Yirmi yıl önceydi. Mersin Toros Üniversitesi konferans salonunda Milletvekili Dengir Mir Mehmet Fırat’ın da aralarında olduğu bir panele katılmıştık. Ahmet Özer de panelistler arasındaydı. Sahneye yakın oturuyorduk eşimle. İkinci sıradaydık.

                Panel başladı. Dinliyoruz ve bir taraftan da not alıyorum. O kadar çok not alıyordum ki Ahmet Özer’in dikkatini çekmişti…

                Sorulara geldi sıra, el kaldırdım, söz verildi… “Siz, seksen yıl öncesinin örnek alınamayacağını söylediniz ama aynı zamanda da sekiz yüz yıl önceki din alimlerinden  büyük bir coşkuyla ve mutlulukla söz ettiniz… Bu bir çelişki değil midir?”

**

                “Selahattin Demirtaş’ın ne suçu var? Haksız ve hukuksuz olarak hapiste yatıyor…” denildiğinde, O’nun “…Buna alışsanız iyi olur. Çünkü daha biz Apo’nun heykelini dikeceğiz heykelini…” sözleri ya bilinmiyor ya unutuldu ya da unutturulmaya çalışılıyor…

**

                Şimdilerde Van Belediye Başkanlığı makamında oturan kişi de “ PKK’nin öyle bir gücü var ki sizi tükürüğüyle boğar, tükürüğüyle…” demişti değil mi?

**

                HDP milletvekili iken Figen Yüksekdağ, “Biz sırtımızı YPG’ye, PYD’ye yaslıyoruz… Bunu söylemekten de kaçınmıyoruz…” demişti anımsadığımız kadarıyla…

--

                Son olarak da Murat Karayılan ne dedi peki? CHP Genel Başkanı Özgür Özel’i taktir etti ama görevlendirdi de. “Güneydoğu gezisini tamamlasın…” dedi

                Bunlar meselenin bir cephesi,

                Gelelim diğer cepheye;

                Atatürk’ün kurduğu ve Atatürk İlkeleri ile görevlendirilen Cumhuriyet Halk Partisi süreç içinde değişmeye devam ediyor,

                Deniz Baykal, altı Ok için “Babaannemim duvardaki tozlu çerçevedeli fotoğrafı gibi” tanımı yapmıştı…

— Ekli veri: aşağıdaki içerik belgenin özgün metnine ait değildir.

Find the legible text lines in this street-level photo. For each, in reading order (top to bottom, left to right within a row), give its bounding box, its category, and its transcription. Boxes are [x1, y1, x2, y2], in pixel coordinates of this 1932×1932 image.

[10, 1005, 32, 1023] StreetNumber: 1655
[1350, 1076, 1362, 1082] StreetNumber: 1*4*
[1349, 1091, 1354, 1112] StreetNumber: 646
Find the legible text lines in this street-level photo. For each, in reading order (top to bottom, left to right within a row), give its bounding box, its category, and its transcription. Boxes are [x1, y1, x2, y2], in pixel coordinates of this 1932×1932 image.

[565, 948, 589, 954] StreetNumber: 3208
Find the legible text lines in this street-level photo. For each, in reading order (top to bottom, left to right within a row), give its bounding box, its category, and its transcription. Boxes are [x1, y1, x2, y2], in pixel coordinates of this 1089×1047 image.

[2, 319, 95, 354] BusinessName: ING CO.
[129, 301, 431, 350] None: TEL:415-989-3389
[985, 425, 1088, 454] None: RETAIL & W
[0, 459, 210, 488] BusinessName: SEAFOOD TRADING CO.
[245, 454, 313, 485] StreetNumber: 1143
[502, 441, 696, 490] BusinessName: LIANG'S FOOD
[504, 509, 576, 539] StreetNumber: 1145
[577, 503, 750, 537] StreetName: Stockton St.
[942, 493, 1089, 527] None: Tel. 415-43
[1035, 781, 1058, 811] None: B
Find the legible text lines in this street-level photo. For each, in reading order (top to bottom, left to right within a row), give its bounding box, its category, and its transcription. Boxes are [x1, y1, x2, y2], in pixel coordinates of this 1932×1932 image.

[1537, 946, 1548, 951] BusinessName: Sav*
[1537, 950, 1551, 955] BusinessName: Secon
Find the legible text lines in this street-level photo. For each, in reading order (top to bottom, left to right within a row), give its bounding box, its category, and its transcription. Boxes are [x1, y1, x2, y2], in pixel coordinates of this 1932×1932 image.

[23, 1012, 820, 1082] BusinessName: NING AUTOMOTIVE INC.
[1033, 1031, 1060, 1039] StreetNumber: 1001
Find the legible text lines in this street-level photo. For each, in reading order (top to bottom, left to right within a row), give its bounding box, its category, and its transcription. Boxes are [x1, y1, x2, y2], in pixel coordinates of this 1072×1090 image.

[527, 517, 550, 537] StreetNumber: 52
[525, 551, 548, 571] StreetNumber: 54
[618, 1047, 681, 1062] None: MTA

                Sonraki Genel Başkan Kemal Kılıçdaroğlu, “Altılı masa” ile yön değiştirdi.

                Ve şimdiki CHP Genel Başkanı Özgür Özel, “Ben Kürtlere DEVLET öneriyorum,” dedi…

                Eyyyy İlahi güç, aklımıza sahip çıkabilmemize yardımcı ol!

                Bizler yediden yetmişe tüm bu gerçekleri görebiliyoruz, eminiz ki bizi yönetenler de ve hatta daha fazlasını görüyorlar. Affedersiniz görmekten öte biliyorlar…

                Yok, vazgeçtim, aklımız yerinde. Kafamız çalışıyor. Gerçekleri görüyoruz. Herkes ne yaptığının ne söylediğinin çok iyi farkında. Öyleyse neden açık konuşulmuyor?

                Örneğin; “Kürt sorunu var,” deniliyor ya bu sorunun ne olduğu da açıklansın. Eğitim, sağlık, öğrenim, ekonomik, sosyal vb. Haaa, Özgür Özel’in Devleti ise sorun, ehh onu da bilelim…

                Aklımız var, beynimiz var, elimiz-kolumuz da tutuyor, kör de değiliz sağır da değiliz…

                Anlama kapasitemiz de yeterli.

                Yanlış olanlar yanlışlarından dönsünler, zaman onları kıskıvrak yakalamadan…

                Türkiye Cumhuriyeti Devleti, AB-D’ye, maşalarına bırakılamayacak kadar kıymetlidir ve sahiplidir!